Objective: Edit the items below by replacing every instance of "colour" with "color" and keeping everything else the same.

Data listing:

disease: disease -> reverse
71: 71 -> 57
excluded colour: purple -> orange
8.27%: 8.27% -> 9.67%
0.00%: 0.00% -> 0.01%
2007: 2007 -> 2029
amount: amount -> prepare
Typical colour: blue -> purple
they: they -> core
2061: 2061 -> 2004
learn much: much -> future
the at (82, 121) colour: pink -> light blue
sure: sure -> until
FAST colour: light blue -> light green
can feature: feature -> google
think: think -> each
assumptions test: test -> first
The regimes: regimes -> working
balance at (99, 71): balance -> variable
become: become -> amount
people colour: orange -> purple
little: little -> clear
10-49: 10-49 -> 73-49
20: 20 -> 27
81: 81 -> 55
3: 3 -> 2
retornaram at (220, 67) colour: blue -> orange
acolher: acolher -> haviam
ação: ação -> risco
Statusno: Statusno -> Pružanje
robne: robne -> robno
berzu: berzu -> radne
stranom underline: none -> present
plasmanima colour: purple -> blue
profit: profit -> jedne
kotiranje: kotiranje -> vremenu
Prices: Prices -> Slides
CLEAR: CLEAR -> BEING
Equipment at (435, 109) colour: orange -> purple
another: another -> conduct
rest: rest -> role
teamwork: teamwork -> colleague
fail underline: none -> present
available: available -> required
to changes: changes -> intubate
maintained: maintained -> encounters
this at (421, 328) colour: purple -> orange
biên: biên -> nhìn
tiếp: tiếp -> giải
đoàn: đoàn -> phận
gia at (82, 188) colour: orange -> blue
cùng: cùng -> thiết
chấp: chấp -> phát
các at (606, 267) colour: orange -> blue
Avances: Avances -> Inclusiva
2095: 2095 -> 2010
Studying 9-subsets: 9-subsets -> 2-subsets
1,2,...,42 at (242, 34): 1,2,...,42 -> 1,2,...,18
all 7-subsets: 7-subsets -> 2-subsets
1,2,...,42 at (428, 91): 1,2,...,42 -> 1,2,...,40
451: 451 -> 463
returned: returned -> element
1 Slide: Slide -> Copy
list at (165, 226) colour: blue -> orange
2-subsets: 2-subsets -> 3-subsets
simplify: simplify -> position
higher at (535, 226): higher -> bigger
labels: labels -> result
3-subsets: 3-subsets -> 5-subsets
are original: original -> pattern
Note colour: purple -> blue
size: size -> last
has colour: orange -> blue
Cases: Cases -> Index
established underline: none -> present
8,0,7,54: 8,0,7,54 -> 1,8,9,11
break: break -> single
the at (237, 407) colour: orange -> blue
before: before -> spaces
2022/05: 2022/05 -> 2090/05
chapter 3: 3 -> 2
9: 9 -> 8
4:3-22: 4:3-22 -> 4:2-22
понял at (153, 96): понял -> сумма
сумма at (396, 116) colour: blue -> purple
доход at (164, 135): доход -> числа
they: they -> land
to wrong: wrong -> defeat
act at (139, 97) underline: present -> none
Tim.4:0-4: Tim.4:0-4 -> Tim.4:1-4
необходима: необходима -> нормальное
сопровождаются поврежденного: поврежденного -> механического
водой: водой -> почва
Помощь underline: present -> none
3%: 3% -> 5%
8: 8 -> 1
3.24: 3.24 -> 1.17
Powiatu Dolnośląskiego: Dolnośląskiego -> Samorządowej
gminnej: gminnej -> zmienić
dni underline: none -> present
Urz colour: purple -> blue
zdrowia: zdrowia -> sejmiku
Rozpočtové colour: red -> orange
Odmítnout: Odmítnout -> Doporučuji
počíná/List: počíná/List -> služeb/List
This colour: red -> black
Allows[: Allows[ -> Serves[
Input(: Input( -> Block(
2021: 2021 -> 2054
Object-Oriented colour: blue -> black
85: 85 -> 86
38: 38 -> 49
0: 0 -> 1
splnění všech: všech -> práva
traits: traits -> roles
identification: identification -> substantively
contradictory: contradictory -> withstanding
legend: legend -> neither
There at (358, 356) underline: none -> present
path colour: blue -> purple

The answer:
disease: disease -> reverse
71: 71 -> 57
excluded color: purple -> orange
8.27%: 8.27% -> 9.67%
0.00%: 0.00% -> 0.01%
2007: 2007 -> 2029
amount: amount -> prepare
Typical color: blue -> purple
they: they -> core
2061: 2061 -> 2004
learn much: much -> future
the at (82, 121) color: pink -> light blue
sure: sure -> until
FAST color: light blue -> light green
can feature: feature -> google
think: think -> each
assumptions test: test -> first
The regimes: regimes -> working
balance at (99, 71): balance -> variable
become: become -> amount
people color: orange -> purple
little: little -> clear
10-49: 10-49 -> 73-49
20: 20 -> 27
81: 81 -> 55
3: 3 -> 2
retornaram at (220, 67) color: blue -> orange
acolher: acolher -> haviam
ação: ação -> risco
Statusno: Statusno -> Pružanje
robne: robne -> robno
berzu: berzu -> radne
stranom underline: none -> present
plasmanima color: purple -> blue
profit: profit -> jedne
kotiranje: kotiranje -> vremenu
Prices: Prices -> Slides
CLEAR: CLEAR -> BEING
Equipment at (435, 109) color: orange -> purple
another: another -> conduct
rest: rest -> role
teamwork: teamwork -> colleague
fail underline: none -> present
available: available -> required
to changes: changes -> intubate
maintained: maintained -> encounters
this at (421, 328) color: purple -> orange
biên: biên -> nhìn
tiếp: tiếp -> giải
đoàn: đoàn -> phận
gia at (82, 188) color: orange -> blue
cùng: cùng -> thiết
chấp: chấp -> phát
các at (606, 267) color: orange -> blue
Avances: Avances -> Inclusiva
2095: 2095 -> 2010
Studying 9-subsets: 9-subsets -> 2-subsets
1,2,...,42 at (242, 34): 1,2,...,42 -> 1,2,...,18
all 7-subsets: 7-subsets -> 2-subsets
1,2,...,42 at (428, 91): 1,2,...,42 -> 1,2,...,40
451: 451 -> 463
returned: returned -> element
1 Slide: Slide -> Copy
list at (165, 226) color: blue -> orange
2-subsets: 2-subsets -> 3-subsets
simplify: simplify -> position
higher at (535, 226): higher -> bigger
labels: labels -> result
3-subsets: 3-subsets -> 5-subsets
are original: original -> pattern
Note color: purple -> blue
size: size -> last
has color: orange -> blue
Cases: Cases -> Index
established underline: none -> present
8,0,7,54: 8,0,7,54 -> 1,8,9,11
break: break -> single
the at (237, 407) color: orange -> blue
before: before -> spaces
2022/05: 2022/05 -> 2090/05
chapter 3: 3 -> 2
9: 9 -> 8
4:3-22: 4:3-22 -> 4:2-22
понял at (153, 96): понял -> сумма
сумма at (396, 116) color: blue -> purple
доход at (164, 135): доход -> числа
they: they -> land
to wrong: wrong -> defeat
act at (139, 97) underline: present -> none
Tim.4:0-4: Tim.4:0-4 -> Tim.4:1-4
необходима: необходима -> нормальное
сопровождаются поврежденного: поврежденного -> механического
водой: водой -> почва
Помощь underline: present -> none
3%: 3% -> 5%
8: 8 -> 1
3.24: 3.24 -> 1.17
Powiatu Dolnośląskiego: Dolnośląskiego -> Samorządowej
gminnej: gminnej -> zmienić
dni underline: none -> present
Urz color: purple -> blue
zdrowia: zdrowia -> sejmiku
Rozpočtové color: red -> orange
Odmítnout: Odmítnout -> Doporučuji
počíná/List: počíná/List -> služeb/List
This color: red -> black
Allows[: Allows[ -> Serves[
Input(: Input( -> Block(
2021: 2021 -> 2054
Object-Oriented color: blue -> black
85: 85 -> 86
38: 38 -> 49
0: 0 -> 1
splnění všech: všech -> práva
traits: traits -> roles
identification: identification -> substantively
contradictory: contradictory -> withstanding
legend: legend -> neither
There at (358, 356) underline: none -> present
path color: blue -> purple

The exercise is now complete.